White House considers allowing Cuban-Americans to sue for island properties left behind

WASHINGTON _ The White House is considering taking steps to allow thousands of Cuban-Americans to sue in U.S. courts foreign companies and others who now control real estate on the island that was seized from them by the Cuban government.

A day before Trump's National Security Adviser John Bolton delivers a speech in Miami outlining how the administration will increase pressure on Latin America, McClatchy has learned the White House has discussed the proposal with Sen. Marco Rubio and other south Florida lawmakers who have been pushing the administration to take more concrete steps against Cuba.

Rubio, a Republican who is seen as one of the president's principal advisers on Western Hemisphere issues, has pushed the proposal with the White House, National Security Council and State Department is also pressing for the administration to expand the list of Cuban companies that can be sanctioned. He also wants Trump and other Cabinet leaders to press allies to lobby Cuba to stop backing Venezuelan President Nicolas Maduro.

If implemented, the measures would be the strongest actions taken against Cuba since the Trump administration kicked dozens of Cuban diplomats out of Washington after the bizarre sonic events sickened 25 U.S. personnel in Havana. It is only the latest example of how the Trump administration is rolling back efforts by President Barack Obama and former Cuban ruler Raul Castro to ease more than a half-century of hostility.

On Thursday, Bolton will unveil more details about Cuba's role in Venezuela in a public address at the Freedom Tower in Miami. The White House announced earlier this month that it would turn up the pressure on Cuba.

Senior administration officials have accused Cuban officials of helping guide Venezuela's intelligence and counterintelligence efforts that have helped Maduro keep control of agitated Venezuelans who have sought to remove him.

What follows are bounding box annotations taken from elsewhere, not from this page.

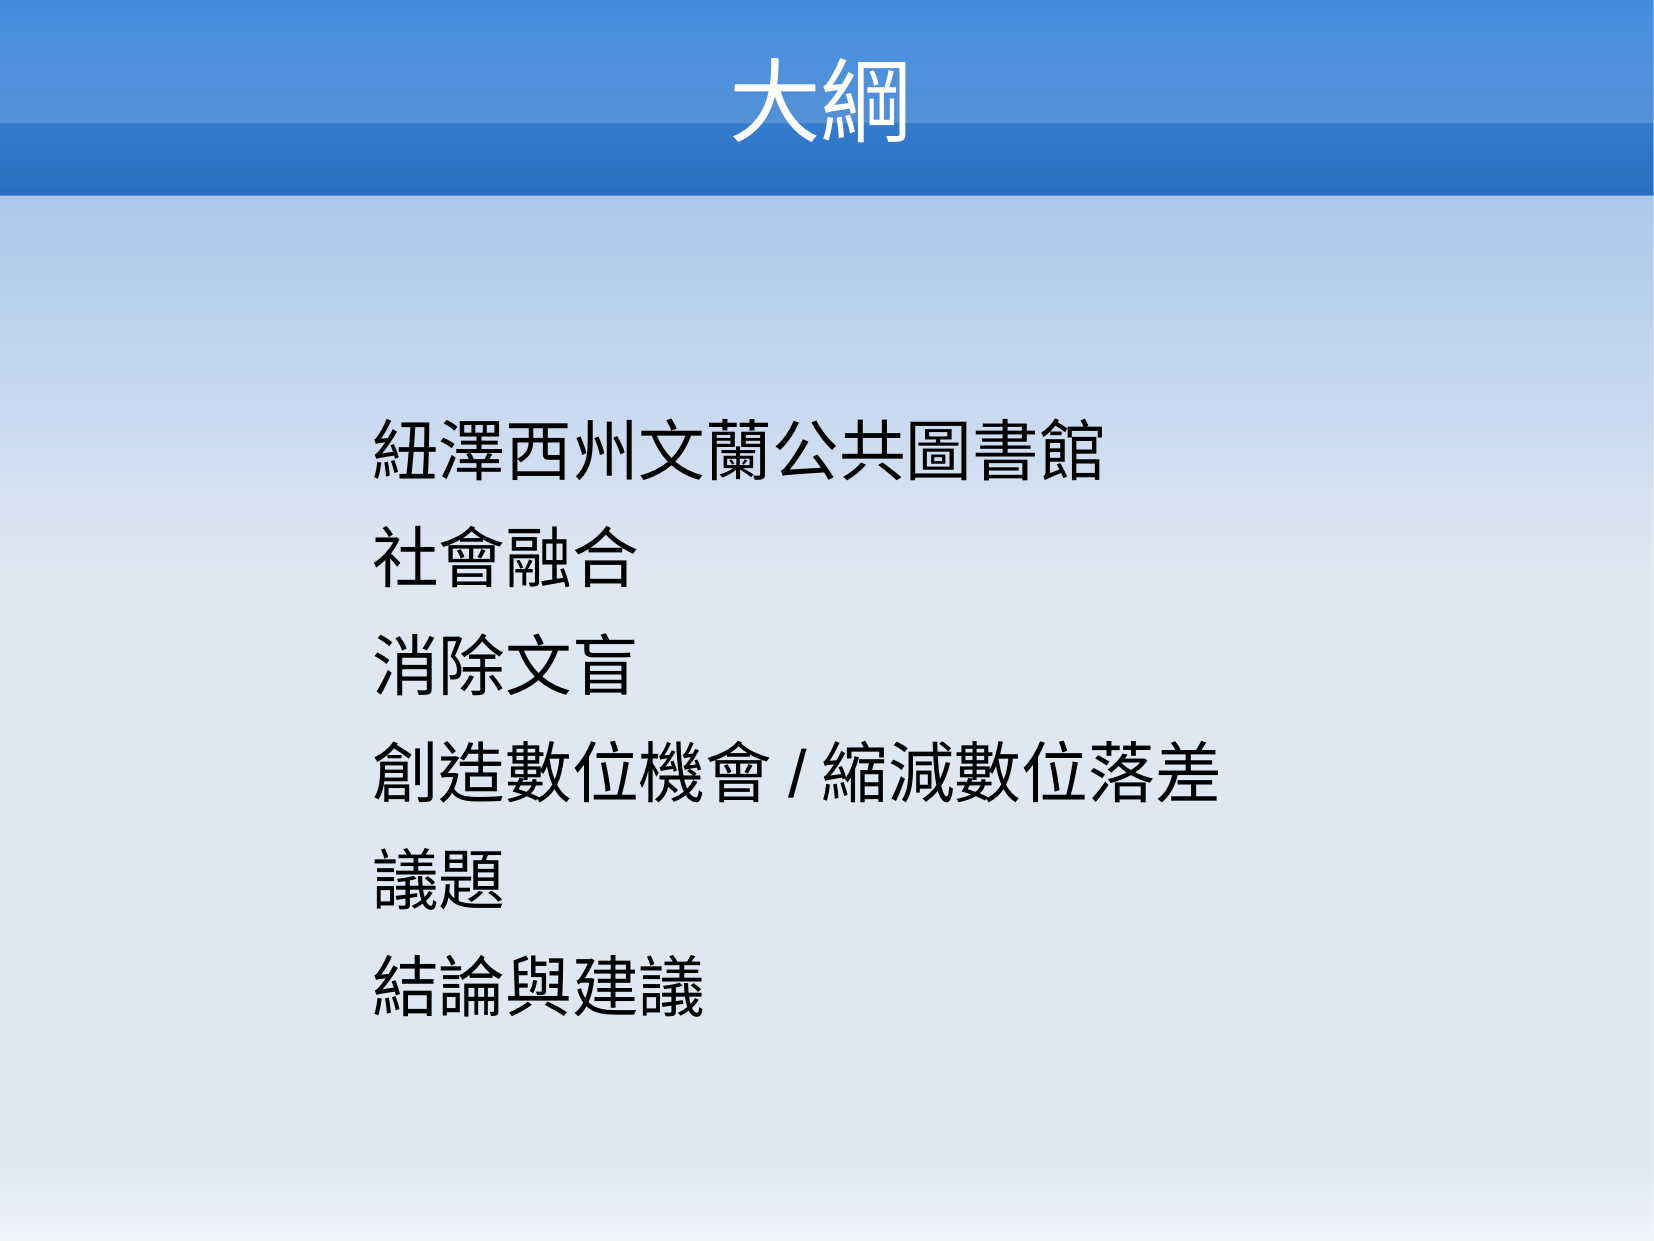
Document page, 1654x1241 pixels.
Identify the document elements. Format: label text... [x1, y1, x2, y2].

list 紐澤西州文蘭公共圖書館 社會融合 消除文盲 創造數位機會/縮減數位落差 議題 結論與建議 [354, 413, 1571, 1109]
title 大綱 [76, 0, 1565, 208]
picture [0, 0, 1654, 1241]
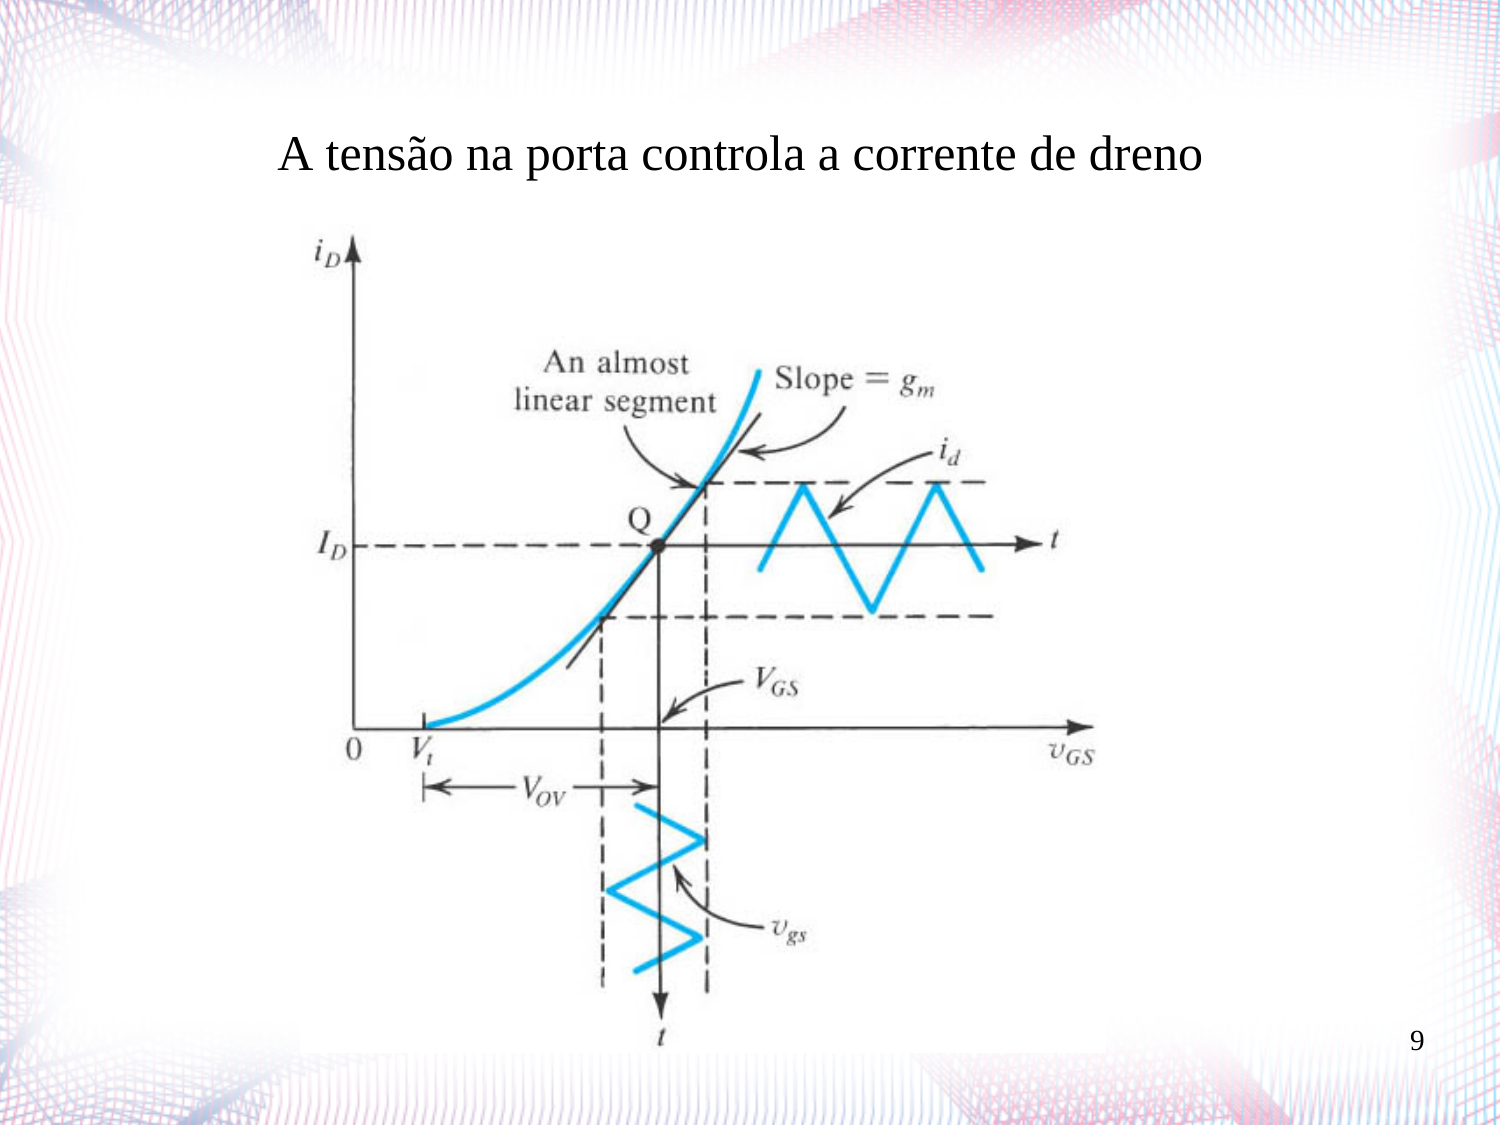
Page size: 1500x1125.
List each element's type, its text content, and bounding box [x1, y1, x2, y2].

text_box A tensão na porta controla a corrente de dreno [262, 112, 1219, 188]
picture [0, 0, 1500, 1125]
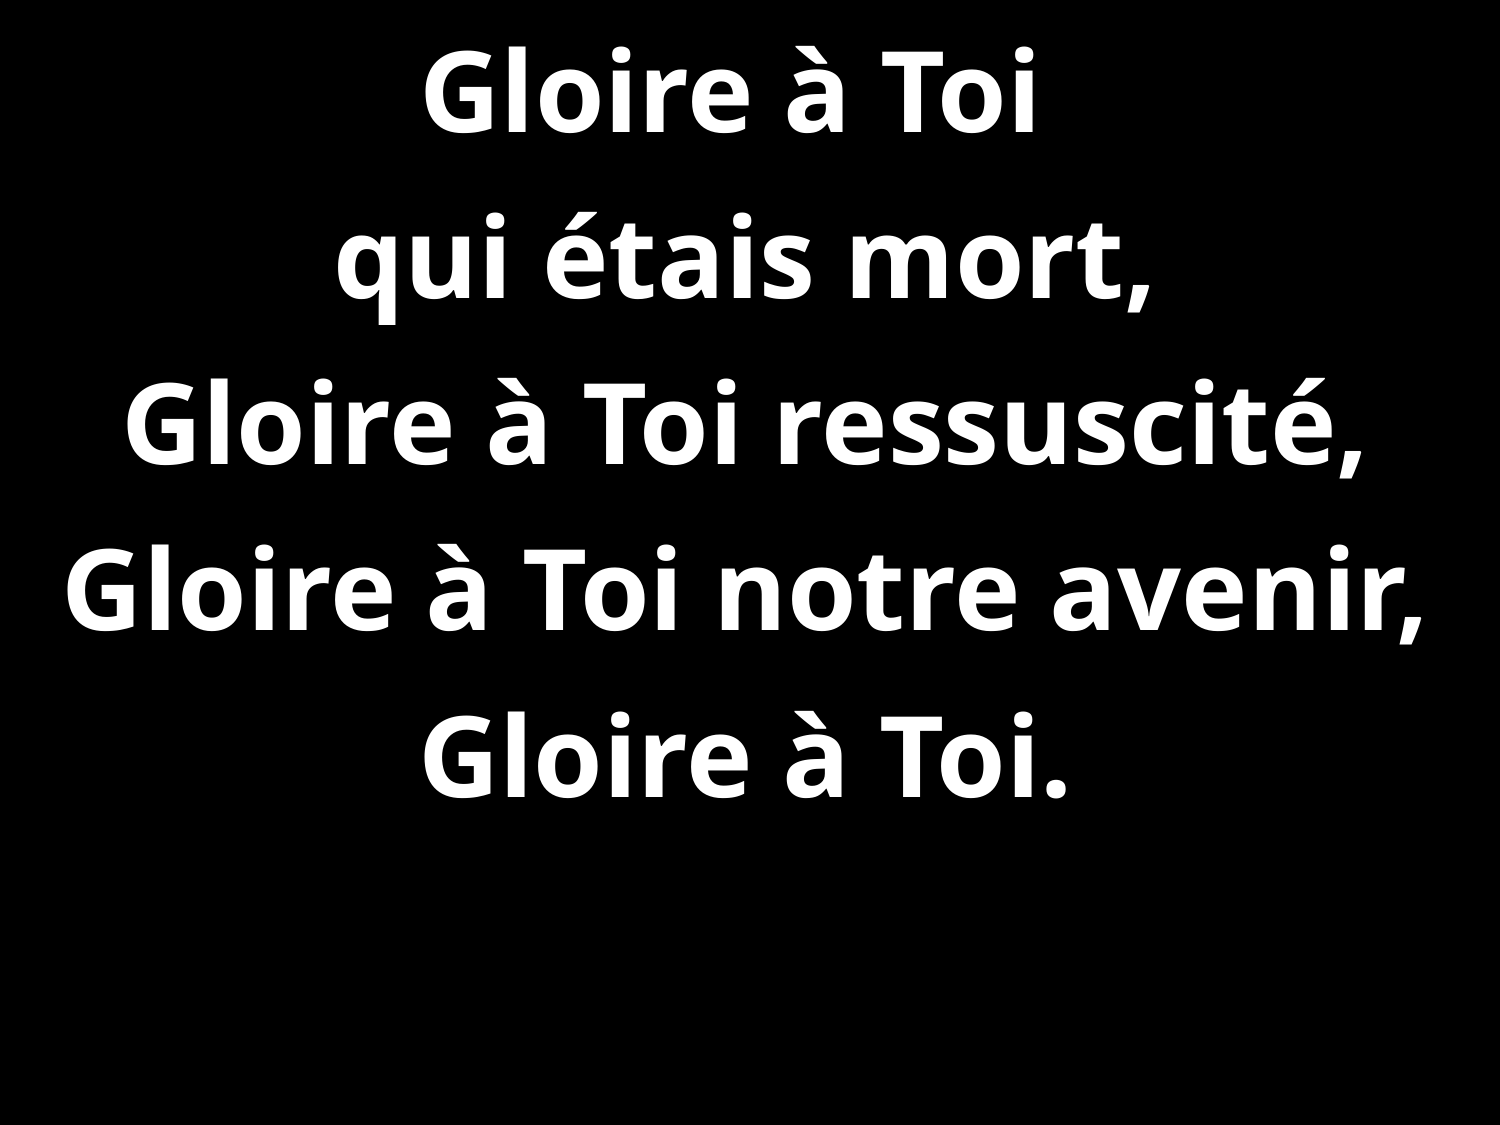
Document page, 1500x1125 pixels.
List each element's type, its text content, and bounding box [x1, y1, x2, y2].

list Gloire à Toi qui étais mort, Gloire à Toi ressuscité, Gloire à Toi notre avenir, Gloire à Toi. [2, 12, 1489, 1111]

Nearly 6,000 claims have been filed by people who were U.S. citizens at the time their properties were confiscated by the Castro government have been certified by the U.S. But the U.S. government has routinely suspended a controversial law, the Helms-Burton Act of 1996, that allows Americans to sue foreign companies with businesses in the US that have also invested in those properties on the island. The U.S. is worried that such cases would alienate allies and flood the courts. Former Secretary of State Rex Tillerson suspended it most recently, in January.

Rubio and Rep. Mario Diaz-Balart, R-Fla., proposed that the administration pass the presidential authority back to the White House, according to people familiar with the lawmaker's thinking. That would make it easier for Trump, described in Cuban American political circles, as a "non-conventional" president, to open the gate to the lawsuits.

With Bolton and Mauricio Claver-Carone, who was one of the most outspoken critics of the Obama administration's Cuba policy, now serving as the NSC senior director for Western Hemisphere Affairs, it is seen as more likely that the White House would allow the suits to be carried out.

"Rep. Diaz-Balart and Sen. Rubio work closely together on a number of issues," a statement sent by Diaz-Balart's office said. "They have made various proposals to the White House, many of which have never become public."

For some Cuban-Americans, this is the moment they have been waiting for a long time.

"If this happens under the Trump administration it would huge for our community and would send a strong message to the world that the U.S. will protect the rights of their citizens", said Nick Gutierrez, a lawyer representing the owners of sugar mills confiscated by Castro. "Not everyone will sue but many people will".